Kaynak : Cihan Haber Ajansı
Haber Giriş : 23 Eylül 2008 17:51, Son Güncelleme : 15 Ağustos 2021 18:57

FATİH KARAKILIÇ-Yaşam/Sağlık

BURSA- Babanın yakın ilgisinin, çocuğun sosyal, fiziksel ve duygusal gelişimi üzerinde olumlu etkileri olduğunu söyleyen uzmanlar; "Çocuğa oyuncak almakla ilgilenmiş olmazsınız" uyarısında bulunuyor.

İlk aylarda baba tarafından yoğun ilgi ve bakım gören bebeklerin çevreleriyle iletişim kurmada daha istekli olduğunu kaydeden Uzm. Dr. İsmail Özcan, babanın çocuğun bakımıyla yakından ilgili olmasının özellikle erkek çocuklarda, ileriki yaşlarda karşı cinse şiddet uygulama eğilimini düşürdüğünü vurguladı. Özcan, tek başına bir anne tarafından yetiştirilen çocuklarda büyüme süreçlerinde sadece anneyle beraber oldukları için en ufak mutsuzluklarını ya da sorunlarını bile direkt anneye bağlayabildiklerini ve ileriki yaşlarda anneye, dolayısıyla karşı cinse karşı olumsuz tepkiler geliştirebildiğini söyledi. Kız çocuklarında ise babasızlıkla birlikte erkeklere düşmanlık başlayabildiğini anlatan Dr. İsmail Özcan, babanın çocuğun büyüme sürecindeki aktif rolünün bu olasılığı düşürdüğünü dile getirdi. Dr. Özcan şöyle devam etti; "Bebekler kendilerini ifade edebilirler. Yapılan araştırmalar babalarının yakın ilgisiyle büyüyen çocukların genelde kendilerini ifade etme ve iletişim kurabilme konusunda daha becerikli olduğunu göstermiştir. Babanın, çocuğun bireyselleşmeyi öğrenmesi üzerinde rolü büyüktür. Çünkü anneler çocuk bakımında çok daha korumacı, denetleyici bir yaklaşım sergilerken babalar çocuğun çevreyi ve hayatı keşfetme aşamasında ona daha fazla özgür alan bırakmayı tercih eder. Yetişme sürecinde babanın aktif rol oynadığı çocukların içgüdülerini kontrol etmede ve sosyal adaptasyonda daha başarılı oldukları bilinmektedir."

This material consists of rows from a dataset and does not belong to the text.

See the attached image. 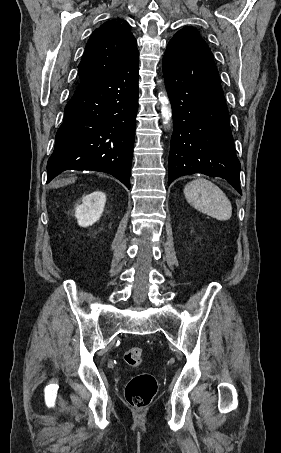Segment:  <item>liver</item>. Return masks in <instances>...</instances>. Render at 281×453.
Here are the masks:
<instances>
[{
  "label": "liver",
  "instance_id": "obj_1",
  "mask_svg": "<svg viewBox=\"0 0 281 453\" xmlns=\"http://www.w3.org/2000/svg\"><path fill=\"white\" fill-rule=\"evenodd\" d=\"M77 176H70V178H61V180H55L52 182L51 188H59V186H65V184H71V182H75Z\"/></svg>",
  "mask_w": 281,
  "mask_h": 453
}]
</instances>
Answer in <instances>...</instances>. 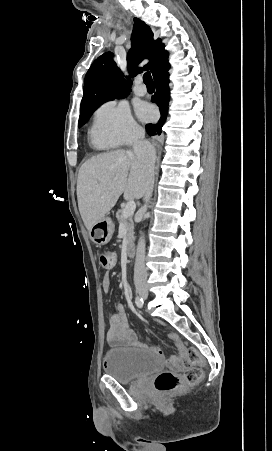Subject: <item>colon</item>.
I'll use <instances>...</instances> for the list:
<instances>
[{
	"label": "colon",
	"instance_id": "1",
	"mask_svg": "<svg viewBox=\"0 0 272 451\" xmlns=\"http://www.w3.org/2000/svg\"><path fill=\"white\" fill-rule=\"evenodd\" d=\"M102 268H108L115 263V254L101 251L98 255ZM171 370L162 371L154 380V387L163 393L173 392L183 386H191L200 379L203 360L193 349H186L172 360Z\"/></svg>",
	"mask_w": 272,
	"mask_h": 451
}]
</instances>
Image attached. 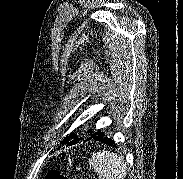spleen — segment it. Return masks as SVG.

Ebeveynlere konuşmadan önce iyice düşünmeleri tavsiyesinde bulunan Dr. Özcan, sözlerini şöyle sürdürdü: "Daha önce çocuğa herhangi bir uyarıda bulunmuş ya da bir kural koymuşlarsa ona uymaları gerekir. Bununla birlikte, çocuktan beklenen davranış ya da konulan kurallar gerçekçi olmak zorundadır. Bir diğer önemli nokta da, ebeveynin her zaman aynı biçimde davranması, bir gün farklı diğer gün farklı kurallar koymamasıdır. Çocuklar ne zaman nasıl davranacaklarını çabuk öğrenirler. Bunun için de zaman zaman ebeveynin koyduğu kuralları sınarlar ve onun sınırlarını öğrenmeye çalışırlar. Örneğin, bakkalda huysuzluk yapan bir çocuğu sakinleştirmek için anne ona sakız, şeker gibi şeyler alırsa, bir daha bakkala gittiğinde çocuk yine aynı biçimde davranacaktır. Bunu önlemek için ebeveyn her zaman aynı biçimde davranmalı ve kendi koyduğu kuralları çiğnememelidir. Çocuk huysuzlandığında onun duyguları da dikkate alınmalı ve onun neden öyle davrandığını anlamaya çalışmalıdır. Eğer davranışın nedeni bulunursa çözüm arkasından gelecektir. Herhangi bir biçimde yanlış davrandıkları zaman önce sakinleşmeli, gerekirse çocuktan özür dilenmeli, bundan sonra nasıl davranacağını ona söylemelidir. Çocuğa doğru davranışları öğretmek çocuk eğitiminde elbette ki çok önemlidir. Ancak, çocuk kendini kontrol etmesini ebeveynlere ve diğer büyüklere bakarak daha çok öğrenir. Onun için ebeveynlerin söyledikleri ile yaptıklarının tutarlı olması zorunludur."

Çocuk için yeni olan ve bilinmeyen her şeyin ona korku verdiğini belirten Dr. İsmail Özcan, 2- 3 yaş çocukların yüksek seslerden, elektrik süpürgesinin çıkardığı sesten, gök gürültüsünden korktuğunu kaydetti. Zeki ve üstün yetenekli olan çocukların korkularının daha çok ve çeşitli olduğuna dikkat çeken Özcan, çocuğun zaman zaman davranışlarının başkaları tarafından beğenilmeyeceği korkusunu taşıdığını da sözlerine ekledi.